In the end, I was able to get about 80% of everything I wanted into my new mobile production studio. The last hurdle was being able to integrate a real zoom camcorder—which, ultimately, I was able to do too.

This article will focus on iPhones, iPads, and iOS. Not because of any Apple-centric bias I have—my phone is a rugged Samsung Galaxy S6 Active. But the apps available for multicamera, live-switched production are currently available only for iOS. Likewise, this is not because iOS and Apple products are inherently better, but because the uniformity of hardware and software across numerous devices makes it far easier for the programmer.

Let’s look at all of the pieces and how they fit together.

Your Phone

Your phone can do a lot already, and it’s tempting to hold it at arm’s length and hit the “Live” button and start streaming. But that isn’t going to give you (or your clients) the professionalism you need. You’ll want better video than the selfie cam and better audio than the built-in mic, plus titles, preshow music, a countdown, and so forth. It’s not as simple as flipping the camera view and clicking record, but you can actually do all of this with your phone (Figure 1, below).

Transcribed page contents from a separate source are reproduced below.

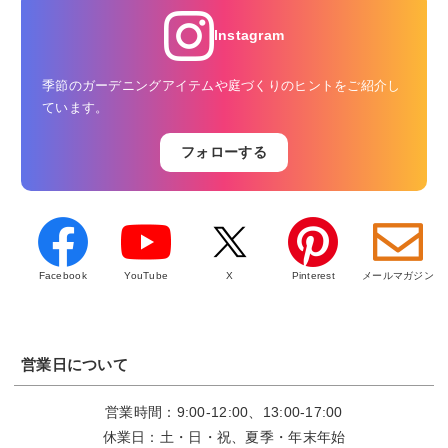
Instagram
季節のガーデニングアイテムや庭づくりのヒントをご紹介し
ています。
フォローする
Facebook
YouTube
X
Pinterest
メールマガジン
営業日について
営業時間：9:00-12:00、13:00-17:00
休業日：土・日・祝、夏季・年末年始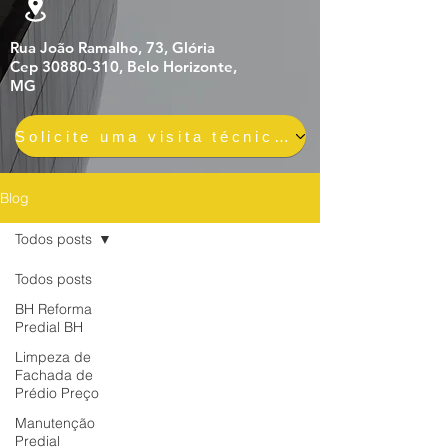
Rua João Ramalho, 73, Glória
Cep 30880-310, Belo Horizonte,
MG
Solicite uma visita técnica gratuita e sem compromisso
Blog
Todos posts
Todos posts
BH Reforma
Predial BH
Limpeza de
Fachada de
Prédio Preço
Manutenção
Predial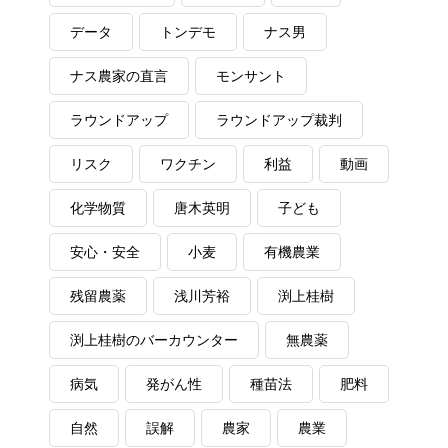
データ
トンデモ
ナス男
ナス農家の直言
モンサント
ラウンドアップ
ラウンドアップ裁判
リスク
ワクチン
利益
動画
化学物質
唐木英明
子ども
安心・安全
小麦
有機農業
残留農薬
浅川芳裕
渕上桂樹
渕上桂樹のバーカウンター
無農薬
病気
発がん性
種苗法
肥料
自然
誤解
農家
農業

Figure 1. iOS broadcasting

The two main solutions for high-end iOS-based broadcasts are Teradek Live:Air and Switcher Studio. There’s another product called SlingStudio (Figure 2, below) that offers much of the same, but also includes a hardware “base” unit that provides many capabilities that are otherwise optional. This external box is your Wi-Fi hub. It is also where you can plug in a hardwired camera and plug in media so you can record directly to flash media. None of these features are included with the other solutions directly. You have to add them on your own, at additional cost, if they are possible at all.

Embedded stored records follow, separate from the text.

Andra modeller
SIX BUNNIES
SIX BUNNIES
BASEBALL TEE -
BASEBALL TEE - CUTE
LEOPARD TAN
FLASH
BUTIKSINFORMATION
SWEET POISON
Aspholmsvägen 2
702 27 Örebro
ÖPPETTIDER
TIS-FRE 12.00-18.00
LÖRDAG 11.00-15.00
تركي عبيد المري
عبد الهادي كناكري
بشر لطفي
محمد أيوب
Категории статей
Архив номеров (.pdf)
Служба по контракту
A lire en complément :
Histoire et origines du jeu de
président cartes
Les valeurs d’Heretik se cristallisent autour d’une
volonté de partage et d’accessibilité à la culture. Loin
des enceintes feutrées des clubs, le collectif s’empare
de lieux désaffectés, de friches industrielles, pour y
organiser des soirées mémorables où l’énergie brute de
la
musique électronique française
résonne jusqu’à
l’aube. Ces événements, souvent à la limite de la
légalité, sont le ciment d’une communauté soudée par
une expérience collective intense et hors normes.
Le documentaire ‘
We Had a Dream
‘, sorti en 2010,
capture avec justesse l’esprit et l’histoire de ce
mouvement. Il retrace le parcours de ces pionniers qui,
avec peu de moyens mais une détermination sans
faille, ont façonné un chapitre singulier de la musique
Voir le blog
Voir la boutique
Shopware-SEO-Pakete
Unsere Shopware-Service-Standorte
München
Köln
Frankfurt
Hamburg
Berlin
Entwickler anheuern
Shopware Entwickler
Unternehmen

Figure 2. Sling Media’s SlingStudio

Telestream has also introduced Wirecast Go for iOS in both a free and an in-app purchase model. Wirecast Go is designed to push to YouTube or to any manual Real-Time Messaging Protocol (RTMP) destination. It’s built only for phones, not tablets, but I do like the way it lets you manually select layers for different media. Telestream’s website continually references the ability to switch between “shots” but never mentions a second device. “Shots” appears to be cropped frames of what’s in front of the existing camera—i.e., digital zoom. Since it’s not an actual multicamera live switcher, I won’t discuss it in depth this article.

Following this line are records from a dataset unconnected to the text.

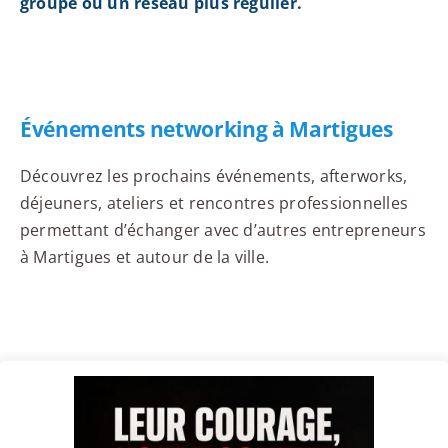
groupe ou un réseau plus régulier.
Événements networking à Martigues
Découvrez les prochains événements, afterworks,
déjeuners, ateliers et rencontres professionnelles
permettant d’échanger avec d’autres entrepreneurs
à Martigues et autour de la ville.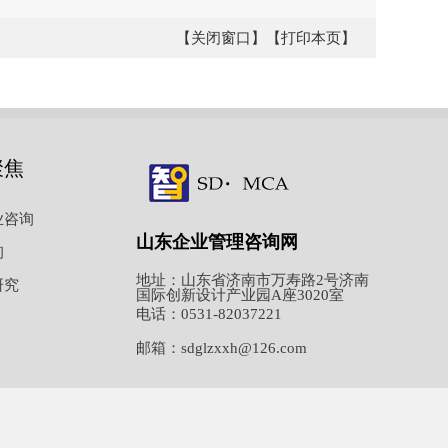
【关闭窗口】
【打印本页】
聚焦
业咨询
山东企业管理咨询网
询
地址：山东省济南市万寿路2号济南
研究
国际创新设计产业园A座3020室
电话：0531-82037221
邮箱：sdglzxxh@126.com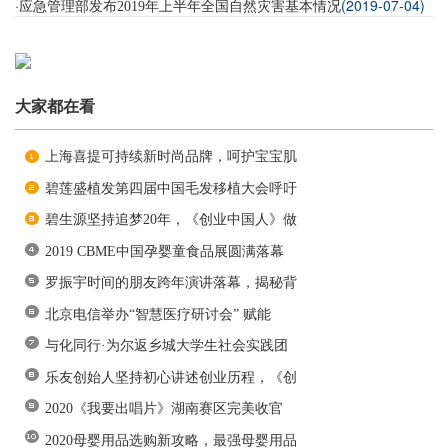
·
(2019-07-04)
应急管理部发布2019年上半年全国自然灾害基本情况
大家都在看
上海喜提可持续新时尚品牌，呵护宝宝肌
碧莲盛植发第四届中国毛发移植大会呼吁
碧生源坚持追梦20年，《创业中国人》做
2019 CBME中国孕婴童食品展圆满落幕
罗振宇时间的朋友跨年演讲落幕，揭秘背
北京电信举办“智慧医疗研讨会” 赋能
与化同行·为尔返乡城大学生社会实践团
乐友创始人坚持初心讲述创业历程，《创
2020《我要出唱片》湖南赛区完美收官
2020母婴用品选购新攻略，最强母婴用品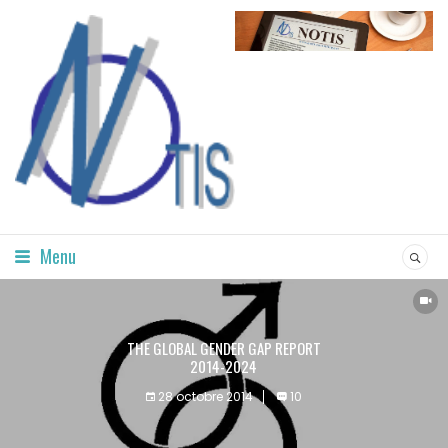
Menu
THE GLOBAL GENDER GAP REPORT
2014-2024
28 octobre 2014
10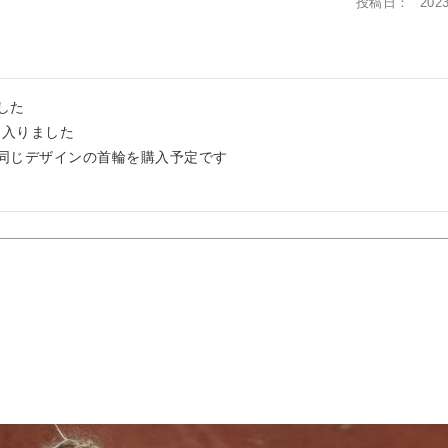
投稿日
2023
た

入りました

同じデザインの首輪を購入予定です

Live:Air and Switcher Studio (Figure 3, below) are two solutions that directly leverage the capabilities of the iOS platform, and you can run them on cell phones or tablets. When going completely mobile, I highly recommend using a tablet for the main mixing surface because of its larger screen real estate. That said, phones make surprisingly good cameras. The thought that I could switch multiple cameras, do video playback, have overlays and lower-third graphics, and push my stream online—all with my phone—is something I would have never thought possible just a few years ago.

Figure 3. Switching a live event with Switcher Studio

Of course, it’s tempting to use your phone because it’s essentially free. You already have it. Camcorders, cameras, and lenses all require additional investment, come with varying learning curves, and—most of all—take up space in your traveling kit. The downside of relying on your phone for the same task is that it already does so many things. And each of those things takes a bit of processing power, which leaves less for the heavy lifting of processing HD video, doing overlays and transparency, and compressing for your delivery network—not to mention the streaming traffic of pushing an HD video feed across data.

Moreover, instant messages, texts, alerts, phone calls, pop-ups, overlays, and all that can literally stop your live broadcast cold by pushing it into the background. If you have no other choice, set your phone to “Do not Disturb” and disable as much as possible. If you can afford a dedicated device—even a used one—that’s the better way to go. Load only the video app on it. Use it for nothing else. You’ll be a lot happier.